Late in Game 6 on Sunday night, Mike Green and Derek Dorsett collided as they chased the puck into the corner of the Washington zone.
The Capitals accused Dorsett of slew-footing Green on the play but it wasn’t until the defenseman cross checked the forward in the face that a penalty was assessed with 13:46 gone in the third period. Green’s minor was one of five penalties Washington took prior to the final buzzer in the 1-0 Game 6 loss to the Rangers.
“The one that we all had a problem with, obviously, was the one on Greenie. That’s a play that should be reviewed,” goaltender Braden Holtby said. “It’s only because Greenie’s world-class, one of the best skaters in the world, that he didn’t fall on his back there. It’s a dirty slew foot and we’re short-handed from it. That’s the only one I think any of us have a problem with.”
Holtby wasn’t the only member of the Capitals to think so. Karl Alzner agreed with the netminder’s assessment calling the play “very, very dangerous.” Coach Adam Oates concurred.
“That play to me is the one that does concern me because it looked like a slew foot to me and obviously that’s why Mike reacted,” Oates said. “Mike’s not that type of player, and you’re watching it, to me it looks like a slew foot. Very dangerous play. Greenie’s one of those guys that they want to target, but to me, that’s a very dangerous play.”

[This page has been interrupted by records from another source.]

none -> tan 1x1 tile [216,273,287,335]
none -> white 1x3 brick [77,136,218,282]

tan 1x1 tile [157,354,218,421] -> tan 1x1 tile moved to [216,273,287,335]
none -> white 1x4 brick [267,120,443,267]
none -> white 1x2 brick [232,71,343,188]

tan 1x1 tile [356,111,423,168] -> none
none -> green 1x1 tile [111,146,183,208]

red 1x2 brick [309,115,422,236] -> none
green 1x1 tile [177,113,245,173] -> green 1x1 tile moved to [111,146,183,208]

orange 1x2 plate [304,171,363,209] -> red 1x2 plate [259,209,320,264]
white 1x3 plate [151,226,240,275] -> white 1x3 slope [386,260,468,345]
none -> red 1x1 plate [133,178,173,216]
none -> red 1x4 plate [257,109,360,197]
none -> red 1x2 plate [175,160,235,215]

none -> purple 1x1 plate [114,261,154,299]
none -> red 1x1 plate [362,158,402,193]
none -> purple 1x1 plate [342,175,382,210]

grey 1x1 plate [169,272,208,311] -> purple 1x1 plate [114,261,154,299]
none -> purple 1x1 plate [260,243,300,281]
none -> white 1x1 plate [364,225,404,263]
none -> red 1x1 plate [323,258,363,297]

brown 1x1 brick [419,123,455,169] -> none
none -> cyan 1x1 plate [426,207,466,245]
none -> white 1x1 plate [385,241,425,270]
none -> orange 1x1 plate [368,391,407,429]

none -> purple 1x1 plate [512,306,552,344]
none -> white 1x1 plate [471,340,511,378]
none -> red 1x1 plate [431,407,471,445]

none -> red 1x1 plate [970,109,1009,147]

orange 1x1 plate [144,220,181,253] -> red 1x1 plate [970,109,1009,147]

Green did not speak to reporters following Game 6 and Dorsett, who has a reputation as an agitator but has never been suspended, was not asked specifically about the incident. Dorsett did, however, talk about being able to ruffle the feathers of an opponent.
“When I get moving my feet and playing hard, sometimes it can get under the skin of other guys,” Dorsett said. “Anytime I can do that, I want to try and help get the team on the power play.”
Here’s the definition of slew-footing from the NHL rulebook:
52.1 Slew-footing – Slew-footing is the act of a player or goalkeeper using his leg or foot to knock or kick an opponent’s feet from under him, or pushes an opponent’s upper body backward with an arm or elbow, and at the same time with a forward motion of his leg, knocks or kicks the opponent’s feet from under him, causing him to fall violently to the ice.